The request ->
Could you write out the lines starting with the one that contains "phylum: Ochrophyta" and going on through the one that contains "genus: Plantago", changing "phylum" to "division" and leaving everything else as it is?

Entries supplied ->
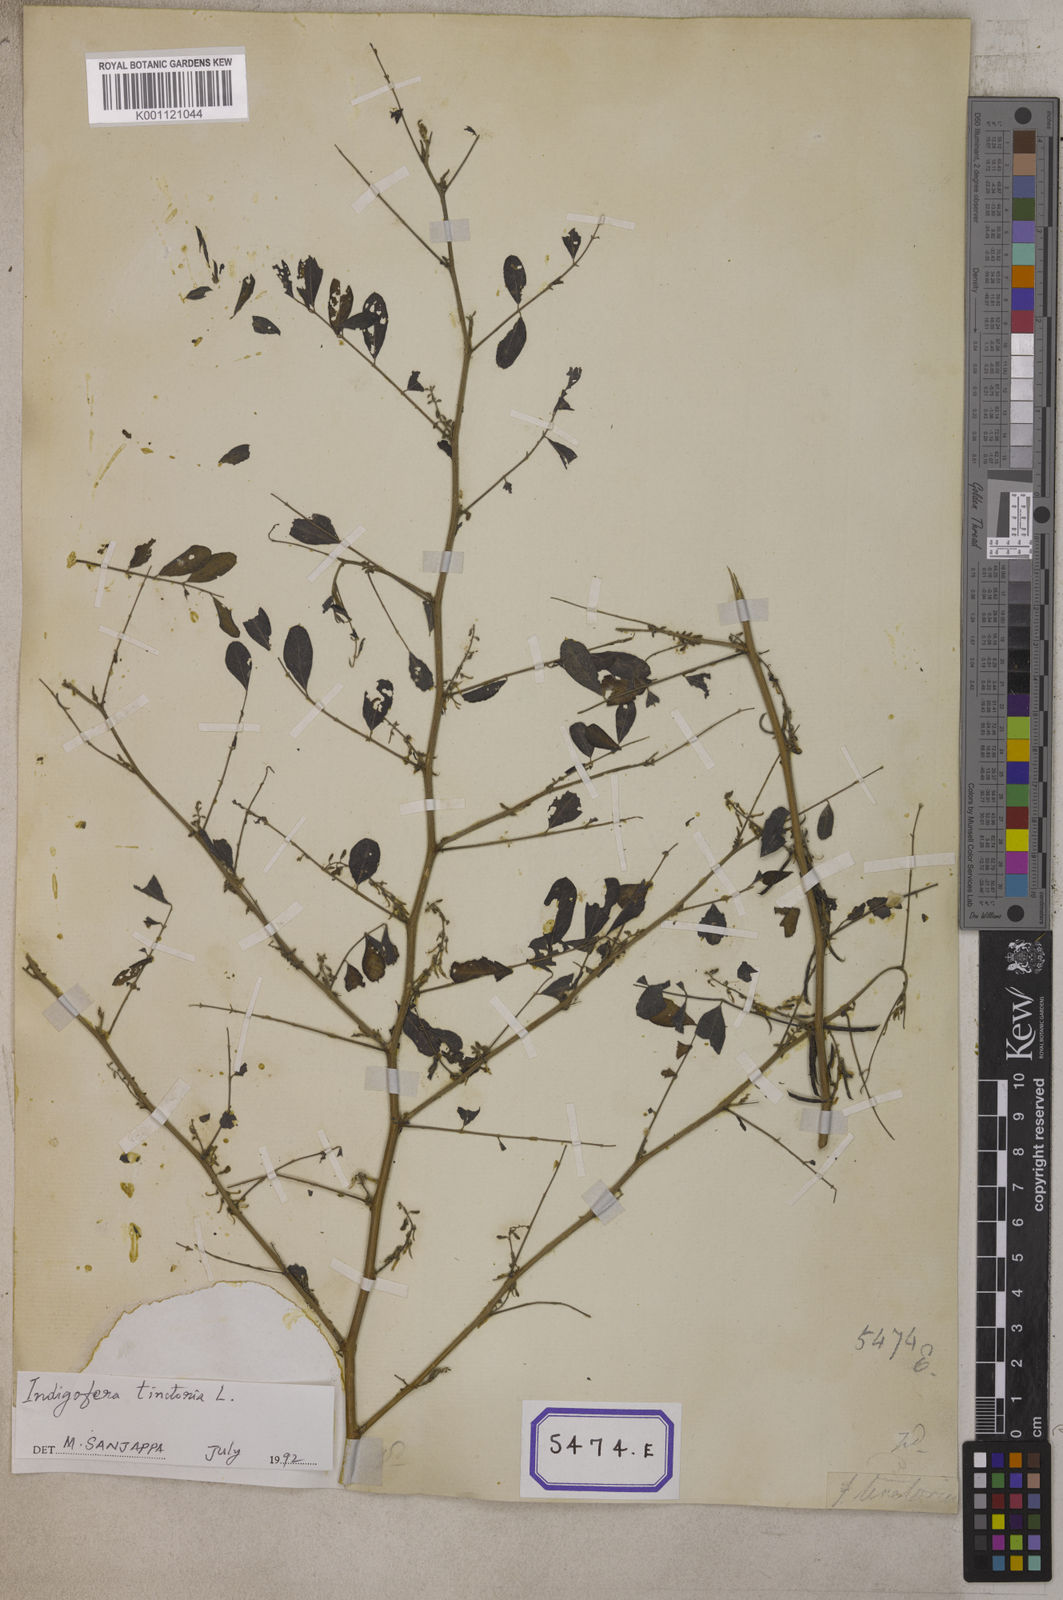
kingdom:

==

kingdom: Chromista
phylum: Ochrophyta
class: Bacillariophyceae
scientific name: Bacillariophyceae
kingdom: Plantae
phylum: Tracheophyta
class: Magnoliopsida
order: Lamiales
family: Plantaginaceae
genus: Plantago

Solution to this exercise ->
division: Ochrophyta
class: Bacillariophyceae
scientific name: Bacillariophyceae
kingdom: Plantae
division: Tracheophyta
class: Magnoliopsida
order: Lamiales
family: Plantaginaceae
genus: Plantago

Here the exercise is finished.